7 Elul 5778‎ | 18 août 2018

Une rescapée de la Shoah torturée et brûlée à Paris

Le crime a été rendu public le 25 mars, peu avant le « bouclage » de ce numéro. Les informations qui ont circulé alors sont donc à prendre avec circonspection. Le meurtre barbare de Mireille Knoll zal, quatre-vingt-cinq ans, retrouvée brûlée et lacérée de coups de couteau dans la soirée du 23 mars par les pompiers venus éteindre l’incendie qui s’était déclenché à son domicile parisien de l’avenue Philippe-Auguste (11e arrondissement), est-il antisémite ? Est-ce une nouvelle affaire Sarah Attal-Halimi zal, comme on a pu le lire sur certains sites Internet ? C’est possible, mais rien ne pouvait l’étayer au moment où ces lignes ont été écrites. Il n’empêche que les faits sont gravissimes. Les fils de la victime, qu’Haguesher a joint dans les heures suivant l’annonce du drame, expliquent que leur mère était rescapée de la Shoah : elle a fui la France avant les rafles de 1942 grâce aux passeports brésiliens de ses parents (leur grand-père les avait acquis au Portugal, où la famille s’est réfugiée jusqu’à la Libération). Elle était veuve et souffrait de la maladie très invalidante de Parkinson. On a recommandé aux Knoll une femme – non-juive – prête à s’occuper de la vieille dame en échange d’un hébergement provisoire pour elle et sa fille de douze ans. Toutes deux se sont donc installées dans son appartement. Mais la préadolescente a eu maille à partir avec le fils (né en 1989) d’une voisine d’origine maghrébine. Ce dernier a même tenté d’abuser d’elle, dans des conditions que nous n’avons pu déterminer précisément. Toujours est-il qu’il a été incarcéré quelques mois pour ce comportement. Il est sorti de prison en septembre 2017. « Trop tôt », commentent les enfants de Mireille Knoll zal, bouleversés. Plus de nouvelles depuis… Il ne serait pas réapparu dans l’immeuble. Cependant, immédiatement après le terrible assassinat du 23 mars, les policiers ont interpellé cet homme soupçonné d’avoir agi par vengeance, puisqu’il avait été dénoncé par les occupantes du logement. A l’issue de plusieurs heures de garde à vue, il niait formellement sa culpabilité. Barouh Dayan HaEmet.

Axel Gantz

La réaction du député (UDI) Meyer Habib: « Mon sentiment est que l’assassinat de Mireille Knoll revêt un caractère antisémite »

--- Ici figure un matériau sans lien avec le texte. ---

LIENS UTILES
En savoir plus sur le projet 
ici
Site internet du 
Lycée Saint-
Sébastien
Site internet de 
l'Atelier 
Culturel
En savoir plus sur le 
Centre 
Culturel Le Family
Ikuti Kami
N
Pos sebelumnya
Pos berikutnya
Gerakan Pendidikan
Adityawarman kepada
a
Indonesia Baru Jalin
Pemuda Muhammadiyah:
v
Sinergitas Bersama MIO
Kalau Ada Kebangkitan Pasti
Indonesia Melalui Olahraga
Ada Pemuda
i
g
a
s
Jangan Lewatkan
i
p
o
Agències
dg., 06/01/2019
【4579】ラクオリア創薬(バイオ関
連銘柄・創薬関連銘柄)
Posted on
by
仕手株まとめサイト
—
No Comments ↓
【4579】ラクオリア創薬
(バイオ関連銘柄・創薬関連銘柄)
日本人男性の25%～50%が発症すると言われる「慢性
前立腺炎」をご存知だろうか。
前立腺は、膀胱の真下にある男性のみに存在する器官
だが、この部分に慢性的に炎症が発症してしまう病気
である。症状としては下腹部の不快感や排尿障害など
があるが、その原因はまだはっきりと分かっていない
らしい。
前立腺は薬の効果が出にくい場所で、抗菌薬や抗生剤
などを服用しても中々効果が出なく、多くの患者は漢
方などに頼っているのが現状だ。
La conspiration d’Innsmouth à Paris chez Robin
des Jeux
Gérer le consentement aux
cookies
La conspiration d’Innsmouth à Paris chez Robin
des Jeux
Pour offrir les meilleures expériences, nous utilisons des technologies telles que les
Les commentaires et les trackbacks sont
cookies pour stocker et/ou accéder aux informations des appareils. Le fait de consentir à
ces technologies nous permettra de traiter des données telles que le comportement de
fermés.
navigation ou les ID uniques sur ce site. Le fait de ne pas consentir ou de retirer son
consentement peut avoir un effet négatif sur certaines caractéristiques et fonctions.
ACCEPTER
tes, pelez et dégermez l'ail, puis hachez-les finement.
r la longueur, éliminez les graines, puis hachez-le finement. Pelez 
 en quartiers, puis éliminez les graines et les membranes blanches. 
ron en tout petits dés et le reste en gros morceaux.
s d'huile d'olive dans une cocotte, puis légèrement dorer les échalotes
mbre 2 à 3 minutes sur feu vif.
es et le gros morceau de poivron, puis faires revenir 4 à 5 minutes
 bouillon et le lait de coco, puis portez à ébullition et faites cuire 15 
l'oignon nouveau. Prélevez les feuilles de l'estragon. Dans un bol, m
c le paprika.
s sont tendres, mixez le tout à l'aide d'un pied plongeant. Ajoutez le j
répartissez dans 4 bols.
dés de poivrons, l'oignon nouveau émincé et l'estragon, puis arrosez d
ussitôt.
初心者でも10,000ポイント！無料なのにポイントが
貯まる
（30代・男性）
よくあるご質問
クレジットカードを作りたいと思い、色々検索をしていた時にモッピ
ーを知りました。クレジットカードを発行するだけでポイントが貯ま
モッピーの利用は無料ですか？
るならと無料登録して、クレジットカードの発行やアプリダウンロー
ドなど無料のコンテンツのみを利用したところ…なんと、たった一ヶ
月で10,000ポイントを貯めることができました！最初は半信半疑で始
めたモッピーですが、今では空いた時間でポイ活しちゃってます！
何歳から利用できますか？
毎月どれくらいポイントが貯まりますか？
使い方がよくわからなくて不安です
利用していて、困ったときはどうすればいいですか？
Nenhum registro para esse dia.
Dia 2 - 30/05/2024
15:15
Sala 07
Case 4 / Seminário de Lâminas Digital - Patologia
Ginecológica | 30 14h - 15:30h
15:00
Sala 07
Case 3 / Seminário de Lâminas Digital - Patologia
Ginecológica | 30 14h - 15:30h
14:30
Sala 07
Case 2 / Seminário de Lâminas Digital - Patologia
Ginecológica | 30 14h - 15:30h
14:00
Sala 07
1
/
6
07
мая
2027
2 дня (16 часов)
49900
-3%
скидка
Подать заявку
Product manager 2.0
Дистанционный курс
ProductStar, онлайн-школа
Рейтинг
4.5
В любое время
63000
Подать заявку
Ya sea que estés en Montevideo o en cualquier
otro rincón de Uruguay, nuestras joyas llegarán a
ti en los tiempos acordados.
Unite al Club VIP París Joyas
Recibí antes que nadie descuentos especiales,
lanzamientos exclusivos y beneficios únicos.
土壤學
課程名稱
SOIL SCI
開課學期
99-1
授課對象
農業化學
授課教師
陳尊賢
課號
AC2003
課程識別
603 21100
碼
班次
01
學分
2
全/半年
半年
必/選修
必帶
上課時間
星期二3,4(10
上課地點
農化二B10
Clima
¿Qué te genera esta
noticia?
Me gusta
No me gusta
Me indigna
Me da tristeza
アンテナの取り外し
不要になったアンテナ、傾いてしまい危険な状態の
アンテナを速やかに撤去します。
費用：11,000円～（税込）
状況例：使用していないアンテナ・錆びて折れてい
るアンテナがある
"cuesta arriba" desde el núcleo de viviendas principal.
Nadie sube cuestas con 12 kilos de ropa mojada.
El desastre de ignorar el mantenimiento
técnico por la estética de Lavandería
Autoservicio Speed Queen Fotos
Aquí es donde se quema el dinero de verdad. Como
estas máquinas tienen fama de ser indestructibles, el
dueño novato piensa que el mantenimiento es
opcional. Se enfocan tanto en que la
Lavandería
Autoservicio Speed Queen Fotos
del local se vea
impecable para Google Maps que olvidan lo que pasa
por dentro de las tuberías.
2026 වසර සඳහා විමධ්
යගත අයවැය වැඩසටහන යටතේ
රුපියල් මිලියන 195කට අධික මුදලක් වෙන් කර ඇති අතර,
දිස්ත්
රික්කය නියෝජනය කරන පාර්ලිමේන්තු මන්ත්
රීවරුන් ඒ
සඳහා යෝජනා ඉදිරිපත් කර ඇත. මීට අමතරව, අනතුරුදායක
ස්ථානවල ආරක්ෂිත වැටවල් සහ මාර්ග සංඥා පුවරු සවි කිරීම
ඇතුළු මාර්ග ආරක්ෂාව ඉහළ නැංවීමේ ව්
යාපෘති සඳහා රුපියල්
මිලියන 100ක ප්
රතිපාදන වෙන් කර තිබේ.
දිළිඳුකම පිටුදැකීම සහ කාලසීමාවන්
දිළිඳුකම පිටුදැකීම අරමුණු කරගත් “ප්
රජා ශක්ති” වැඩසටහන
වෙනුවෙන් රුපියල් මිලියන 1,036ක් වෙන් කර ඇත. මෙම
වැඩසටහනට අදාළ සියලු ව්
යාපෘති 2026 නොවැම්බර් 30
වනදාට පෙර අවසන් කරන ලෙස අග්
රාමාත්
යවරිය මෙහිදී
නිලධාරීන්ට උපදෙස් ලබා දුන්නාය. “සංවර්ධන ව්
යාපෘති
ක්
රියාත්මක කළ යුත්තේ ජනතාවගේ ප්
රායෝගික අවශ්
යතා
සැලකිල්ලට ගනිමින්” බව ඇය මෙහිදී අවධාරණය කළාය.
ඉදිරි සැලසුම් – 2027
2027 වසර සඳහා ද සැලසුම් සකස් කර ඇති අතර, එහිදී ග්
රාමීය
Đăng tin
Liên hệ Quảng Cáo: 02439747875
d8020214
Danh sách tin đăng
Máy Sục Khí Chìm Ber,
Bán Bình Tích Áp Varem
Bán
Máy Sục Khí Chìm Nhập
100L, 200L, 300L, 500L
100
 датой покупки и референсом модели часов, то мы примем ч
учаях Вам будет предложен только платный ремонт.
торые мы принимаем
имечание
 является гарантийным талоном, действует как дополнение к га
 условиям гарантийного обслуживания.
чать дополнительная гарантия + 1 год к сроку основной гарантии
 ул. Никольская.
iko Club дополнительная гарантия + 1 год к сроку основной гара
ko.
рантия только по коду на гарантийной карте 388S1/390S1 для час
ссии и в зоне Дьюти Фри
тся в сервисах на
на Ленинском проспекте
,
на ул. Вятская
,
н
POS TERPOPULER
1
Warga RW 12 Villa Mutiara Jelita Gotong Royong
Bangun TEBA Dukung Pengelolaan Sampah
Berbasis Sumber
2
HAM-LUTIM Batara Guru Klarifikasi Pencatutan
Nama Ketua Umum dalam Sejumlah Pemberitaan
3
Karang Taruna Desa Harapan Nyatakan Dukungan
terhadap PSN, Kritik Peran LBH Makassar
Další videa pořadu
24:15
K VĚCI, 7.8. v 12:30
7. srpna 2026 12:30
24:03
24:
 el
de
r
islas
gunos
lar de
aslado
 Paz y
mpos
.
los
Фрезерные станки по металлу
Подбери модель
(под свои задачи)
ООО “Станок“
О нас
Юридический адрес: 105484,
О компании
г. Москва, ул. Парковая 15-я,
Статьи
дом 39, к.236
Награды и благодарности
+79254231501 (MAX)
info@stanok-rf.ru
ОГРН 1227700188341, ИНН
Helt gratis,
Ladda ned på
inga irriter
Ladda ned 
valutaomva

Au lendemain de l’annonce de l’assassinat de Mireille Knoll à Paris, le député des Français de l’Etranger Meyer Habib a déclaré : « Mireille Knoll, 85 ans, poignardée à onze reprises et brûlée à son domicile familial vendredi 23 mars avenue Auguste Blanqui Paris 11e, était juive. Elle avait échappé à la rafle du Vel’ d’Hiv’ en 1942. Je me suis entretenu avec ses fils et belles-filles, dont les enfants résident en Israël. Ils m’ont livré de très nombreux détails sur les circonstances du meurtre, que je ne peux évidemment pas divulguer à ce stade de l’enquête. Ils m’ont confié une photo et autorisé à la rendre publique, ainsi que le nom de la victime. Ce sont les noms et visages des bourreaux qui doivent être cachés, pas ceux des victimes.Après le meurtre barbare de Sarah Halimi le 4 avril 2017, l’émotion suscitée par cette affaire parmi les Français juifs est considérable, c’est le cauchemar qui continue pour les Français juifs.»Madame Knoll connaissait le principal suspect depuis qu’il était enfant: un voisin d’origine arabo-musulmane de 35 ans, qui savait qu’elle était juive. Il avait été condamné pour attouchements.Comme pour Sarah Halimi – assassinée, triste coïncidence, il y a un an à peine parce que juive à quelques centaines de mètres de là, rue des Vaucouleurs – pour la famille, il ne fait guère de doute que Mireille Knoll a été assassinée parce qu’elle était juive. Avec Sarah Halimi, il aura fallu attendre près de dix mois « pour reconnaître l’évidence », comme l’a rappelé le Président de la République le 7 mars dernier. J’en avais acquis la conviction deux jours après les faits, après avoir parlé à son frère… Mon sentiment, cette fois encore, est que le crime revêt un caractère antisémite ».